Required work:
Rewrite the records between the lines holding "of the ObjectDataSource.</span></span>" and "built-in editing capabilities.</span></span>", inclusive, with "ObjectDataSource" replaced by "DataSource" and nothing else changed.

Data records:
-=-=-=-=-

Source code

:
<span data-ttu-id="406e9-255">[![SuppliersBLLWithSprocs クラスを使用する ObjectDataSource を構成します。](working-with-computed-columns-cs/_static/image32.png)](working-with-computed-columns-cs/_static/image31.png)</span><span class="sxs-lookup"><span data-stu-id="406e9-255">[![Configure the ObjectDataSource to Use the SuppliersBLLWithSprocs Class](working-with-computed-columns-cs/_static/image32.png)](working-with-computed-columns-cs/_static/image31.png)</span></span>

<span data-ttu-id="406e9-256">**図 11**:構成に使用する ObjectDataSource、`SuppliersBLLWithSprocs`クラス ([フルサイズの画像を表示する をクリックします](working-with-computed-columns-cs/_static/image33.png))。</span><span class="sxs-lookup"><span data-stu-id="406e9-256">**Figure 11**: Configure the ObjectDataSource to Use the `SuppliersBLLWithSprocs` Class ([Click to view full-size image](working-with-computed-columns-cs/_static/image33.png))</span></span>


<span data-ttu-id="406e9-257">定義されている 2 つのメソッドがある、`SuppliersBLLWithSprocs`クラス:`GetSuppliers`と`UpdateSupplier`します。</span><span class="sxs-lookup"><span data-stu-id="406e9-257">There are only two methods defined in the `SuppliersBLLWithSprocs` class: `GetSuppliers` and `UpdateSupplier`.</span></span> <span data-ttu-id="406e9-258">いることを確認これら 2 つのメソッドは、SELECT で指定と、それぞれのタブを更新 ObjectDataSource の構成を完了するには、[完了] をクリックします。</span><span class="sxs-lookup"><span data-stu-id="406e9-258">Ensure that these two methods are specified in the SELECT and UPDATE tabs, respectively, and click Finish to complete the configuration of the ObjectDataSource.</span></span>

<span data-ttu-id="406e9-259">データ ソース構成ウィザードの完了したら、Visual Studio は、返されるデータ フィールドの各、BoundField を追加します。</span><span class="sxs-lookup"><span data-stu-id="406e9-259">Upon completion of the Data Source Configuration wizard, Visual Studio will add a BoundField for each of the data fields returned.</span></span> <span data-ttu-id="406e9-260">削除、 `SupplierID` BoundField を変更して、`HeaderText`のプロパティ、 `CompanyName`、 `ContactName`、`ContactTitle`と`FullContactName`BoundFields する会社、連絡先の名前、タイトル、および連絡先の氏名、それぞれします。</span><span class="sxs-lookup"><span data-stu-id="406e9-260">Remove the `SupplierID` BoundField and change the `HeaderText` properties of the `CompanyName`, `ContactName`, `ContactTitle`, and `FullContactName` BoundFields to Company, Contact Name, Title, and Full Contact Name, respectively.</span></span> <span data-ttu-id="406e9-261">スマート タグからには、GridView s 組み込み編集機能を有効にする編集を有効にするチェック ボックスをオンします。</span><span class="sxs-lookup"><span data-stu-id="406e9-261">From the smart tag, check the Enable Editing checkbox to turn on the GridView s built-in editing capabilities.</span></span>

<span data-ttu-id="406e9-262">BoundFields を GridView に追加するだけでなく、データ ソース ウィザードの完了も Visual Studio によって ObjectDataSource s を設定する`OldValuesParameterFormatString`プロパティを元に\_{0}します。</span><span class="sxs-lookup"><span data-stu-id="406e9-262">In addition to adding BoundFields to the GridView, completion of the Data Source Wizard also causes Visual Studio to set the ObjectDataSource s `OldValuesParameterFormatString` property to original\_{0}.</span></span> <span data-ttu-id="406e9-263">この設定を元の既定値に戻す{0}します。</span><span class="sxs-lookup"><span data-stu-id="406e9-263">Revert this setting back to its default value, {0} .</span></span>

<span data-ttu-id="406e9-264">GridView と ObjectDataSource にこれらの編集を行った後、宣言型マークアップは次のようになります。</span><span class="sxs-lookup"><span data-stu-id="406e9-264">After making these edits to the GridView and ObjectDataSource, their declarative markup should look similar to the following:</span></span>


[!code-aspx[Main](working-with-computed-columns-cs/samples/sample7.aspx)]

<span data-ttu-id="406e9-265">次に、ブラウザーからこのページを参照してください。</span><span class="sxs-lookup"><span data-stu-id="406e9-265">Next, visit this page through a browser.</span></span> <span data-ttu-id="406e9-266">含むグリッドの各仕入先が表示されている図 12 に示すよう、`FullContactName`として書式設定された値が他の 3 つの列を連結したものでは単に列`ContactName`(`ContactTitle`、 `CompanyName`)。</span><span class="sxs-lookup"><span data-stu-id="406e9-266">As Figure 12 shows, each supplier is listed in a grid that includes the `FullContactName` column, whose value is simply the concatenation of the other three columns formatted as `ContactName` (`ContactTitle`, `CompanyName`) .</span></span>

-=-=-=-=-

Result of this task:
<span data-ttu-id="406e9-257">定義されている 2 つのメソッドがある、`SuppliersBLLWithSprocs`クラス:`GetSuppliers`と`UpdateSupplier`します。</span><span class="sxs-lookup"><span data-stu-id="406e9-257">There are only two methods defined in the `SuppliersBLLWithSprocs` class: `GetSuppliers` and `UpdateSupplier`.</span></span> <span data-ttu-id="406e9-258">いることを確認これら 2 つのメソッドは、SELECT で指定と、それぞれのタブを更新 DataSource の構成を完了するには、[完了] をクリックします。</span><span class="sxs-lookup"><span data-stu-id="406e9-258">Ensure that these two methods are specified in the SELECT and UPDATE tabs, respectively, and click Finish to complete the configuration of the DataSource.</span></span>

<span data-ttu-id="406e9-259">データ ソース構成ウィザードの完了したら、Visual Studio は、返されるデータ フィールドの各、BoundField を追加します。</span><span class="sxs-lookup"><span data-stu-id="406e9-259">Upon completion of the Data Source Configuration wizard, Visual Studio will add a BoundField for each of the data fields returned.</span></span> <span data-ttu-id="406e9-260">削除、 `SupplierID` BoundField を変更して、`HeaderText`のプロパティ、 `CompanyName`、 `ContactName`、`ContactTitle`と`FullContactName`BoundFields する会社、連絡先の名前、タイトル、および連絡先の氏名、それぞれします。</span><span class="sxs-lookup"><span data-stu-id="406e9-260">Remove the `SupplierID` BoundField and change the `HeaderText` properties of the `CompanyName`, `ContactName`, `ContactTitle`, and `FullContactName` BoundFields to Company, Contact Name, Title, and Full Contact Name, respectively.</span></span> <span data-ttu-id="406e9-261">スマート タグからには、GridView s 組み込み編集機能を有効にする編集を有効にするチェック ボックスをオンします。</span><span class="sxs-lookup"><span data-stu-id="406e9-261">From the smart tag, check the Enable Editing checkbox to turn on the GridView s built-in editing capabilities.</span></span>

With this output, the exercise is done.